Tony menegaskan bahwa pihaknya akan menyelesaikan kasus kecelakaan lalu lintas yang menyebabkan hilangnya nyawa dua orang anak itu hingga tuntas meski ada perdamaian antara pengendara dan keluarga korban.

Mochammad Iqbal
Oleh Mochammad Iqbal - Reporter
Ini Dasar Polisi Tetapkan 2 Pengendara Moge Tersangka Kasus Kecelakaan di Pangandaran
Moge tabrak bocah kembar di Pangandaran. akunyoutube WarganetPangandara

Kepala Kepolisian Resor (Kapolres) Ciamis, AKBP Tony Prasetyo Yudhangkoro mengatakan bahwa pihaknya menemukan dua alat bukti yang sah dalam kejadian meninggalnya dua anak di wilayah Kalipucang, Pangandaran, Jawa Barat. Dengan dua alat bukti tersebut pihaknya pun kemudian menetapkan dua pengendara motor Harley Davidson sebagai tersangka.

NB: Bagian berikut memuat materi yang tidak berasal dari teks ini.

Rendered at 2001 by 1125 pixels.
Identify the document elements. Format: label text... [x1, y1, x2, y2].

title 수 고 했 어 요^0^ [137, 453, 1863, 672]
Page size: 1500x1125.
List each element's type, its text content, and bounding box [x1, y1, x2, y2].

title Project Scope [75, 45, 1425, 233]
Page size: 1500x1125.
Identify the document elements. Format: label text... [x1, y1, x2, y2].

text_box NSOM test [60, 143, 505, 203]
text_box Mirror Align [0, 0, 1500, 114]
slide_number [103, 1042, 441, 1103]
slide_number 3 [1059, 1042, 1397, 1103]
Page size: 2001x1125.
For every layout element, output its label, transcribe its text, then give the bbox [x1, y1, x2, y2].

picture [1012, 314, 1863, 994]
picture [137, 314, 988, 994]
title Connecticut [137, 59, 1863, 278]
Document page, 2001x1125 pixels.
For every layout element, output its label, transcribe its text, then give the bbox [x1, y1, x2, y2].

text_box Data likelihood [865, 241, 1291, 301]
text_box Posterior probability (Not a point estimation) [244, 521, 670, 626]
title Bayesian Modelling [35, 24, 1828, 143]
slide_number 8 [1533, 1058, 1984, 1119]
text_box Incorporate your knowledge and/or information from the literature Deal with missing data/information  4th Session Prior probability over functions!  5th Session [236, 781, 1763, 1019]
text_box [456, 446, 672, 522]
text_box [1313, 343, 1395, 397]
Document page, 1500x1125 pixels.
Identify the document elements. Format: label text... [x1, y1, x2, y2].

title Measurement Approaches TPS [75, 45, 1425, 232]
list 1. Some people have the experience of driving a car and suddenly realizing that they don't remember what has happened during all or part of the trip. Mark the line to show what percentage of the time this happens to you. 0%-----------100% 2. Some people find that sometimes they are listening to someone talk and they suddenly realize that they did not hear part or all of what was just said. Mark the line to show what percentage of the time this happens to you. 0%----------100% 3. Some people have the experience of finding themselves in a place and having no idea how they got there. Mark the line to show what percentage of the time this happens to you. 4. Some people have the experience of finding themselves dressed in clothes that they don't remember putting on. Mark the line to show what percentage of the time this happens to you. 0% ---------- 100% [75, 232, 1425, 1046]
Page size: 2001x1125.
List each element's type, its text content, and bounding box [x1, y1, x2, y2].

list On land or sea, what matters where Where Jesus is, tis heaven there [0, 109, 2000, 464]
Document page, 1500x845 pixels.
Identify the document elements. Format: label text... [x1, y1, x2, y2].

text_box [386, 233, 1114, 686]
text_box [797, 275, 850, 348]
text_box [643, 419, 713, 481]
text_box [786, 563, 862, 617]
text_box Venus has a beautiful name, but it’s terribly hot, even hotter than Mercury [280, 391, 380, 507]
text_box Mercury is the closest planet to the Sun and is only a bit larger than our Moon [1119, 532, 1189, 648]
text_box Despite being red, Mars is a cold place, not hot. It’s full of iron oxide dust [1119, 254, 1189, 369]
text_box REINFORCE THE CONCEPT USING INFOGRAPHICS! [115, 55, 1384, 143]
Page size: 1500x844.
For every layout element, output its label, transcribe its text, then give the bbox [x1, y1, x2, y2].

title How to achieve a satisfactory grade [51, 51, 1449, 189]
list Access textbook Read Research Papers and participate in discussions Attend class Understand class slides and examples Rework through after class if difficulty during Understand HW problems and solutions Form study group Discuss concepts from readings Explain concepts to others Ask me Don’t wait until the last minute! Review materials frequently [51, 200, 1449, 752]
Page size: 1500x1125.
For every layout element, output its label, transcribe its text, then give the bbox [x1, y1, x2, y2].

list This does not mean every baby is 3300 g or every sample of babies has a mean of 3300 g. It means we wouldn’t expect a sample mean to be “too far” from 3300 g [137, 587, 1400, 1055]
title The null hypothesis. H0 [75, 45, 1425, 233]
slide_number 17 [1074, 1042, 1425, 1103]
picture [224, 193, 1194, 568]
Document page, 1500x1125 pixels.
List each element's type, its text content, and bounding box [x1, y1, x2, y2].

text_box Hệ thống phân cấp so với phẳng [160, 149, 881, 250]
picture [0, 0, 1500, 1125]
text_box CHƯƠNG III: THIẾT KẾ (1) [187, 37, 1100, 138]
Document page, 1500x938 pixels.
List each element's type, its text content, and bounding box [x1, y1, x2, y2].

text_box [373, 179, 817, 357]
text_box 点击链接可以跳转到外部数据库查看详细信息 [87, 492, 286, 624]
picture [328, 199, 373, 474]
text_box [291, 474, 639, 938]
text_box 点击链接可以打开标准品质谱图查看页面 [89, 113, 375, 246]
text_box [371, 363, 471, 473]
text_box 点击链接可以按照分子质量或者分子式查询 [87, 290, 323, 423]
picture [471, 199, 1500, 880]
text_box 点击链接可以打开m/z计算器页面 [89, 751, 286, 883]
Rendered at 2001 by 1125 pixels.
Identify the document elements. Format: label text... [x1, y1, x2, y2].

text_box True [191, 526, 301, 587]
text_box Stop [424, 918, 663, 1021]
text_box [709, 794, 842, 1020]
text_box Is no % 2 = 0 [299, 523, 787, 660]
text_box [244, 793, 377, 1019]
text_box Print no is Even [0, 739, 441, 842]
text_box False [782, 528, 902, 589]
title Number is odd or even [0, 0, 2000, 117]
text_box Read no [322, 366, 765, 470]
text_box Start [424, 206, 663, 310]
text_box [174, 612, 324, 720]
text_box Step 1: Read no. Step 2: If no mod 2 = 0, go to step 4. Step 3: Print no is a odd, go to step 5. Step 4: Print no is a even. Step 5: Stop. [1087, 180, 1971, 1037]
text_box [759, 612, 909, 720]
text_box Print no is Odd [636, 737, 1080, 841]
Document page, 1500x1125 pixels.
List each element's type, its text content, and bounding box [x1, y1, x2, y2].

Tony menjelaskan bahwa dua alat bukti tersebut didapatkan setelah pihaknya melakukan olah tempat kejadian perkara dan meminta keterangan dari para saksi.

"Penyidik memperoleh dua alat bukti yang sah untuk mempersangkakan pengendara berinisial AB dan AW karena kelalaiannya menyebabkan meninggal," jelas Tony, Selasa (15/3).

Ia mengatakan bahwa dengan dua alat bukti tersebut juga didapatkan setelah dilakukan gelar perkara oleh Polres Ciamis dibantu Direktorat Lalu Lintas Kepolisian Daerah Jawa Barat. “Singkat kata bahwa terhadap pengendara telah ditetapkan sebagai tersangka. Sudah kami lakukan penahanan," katanya.

Dua pengendara motor Harley Davidson, diungkapkan Kapolres, melanggar pasal 310 undang-undang nomor 22 tahun 2009. Atas pelanggaran tersebut, kedua tersangka diancam hukuman kurungan enam tahun penjara dengan denda Rp12 juta.

Tony menegaskan bahwa pihaknya akan menyelesaikan kasus kecelakaan lalu lintas yang menyebabkan hilangnya nyawa dua orang anak itu hingga tuntas meski ada perdamaian antara pengendara dan keluarga korban.

Perdamaian, menurunya menjadi bentuk kemanusiaan dan empati dari pengendara kepada pihak korban. ”Namun demikian untuk proses hukum tetap berjalan bahkan kami selesaikan sampai dengan pelimpahan kepada JPU," pungkasnya.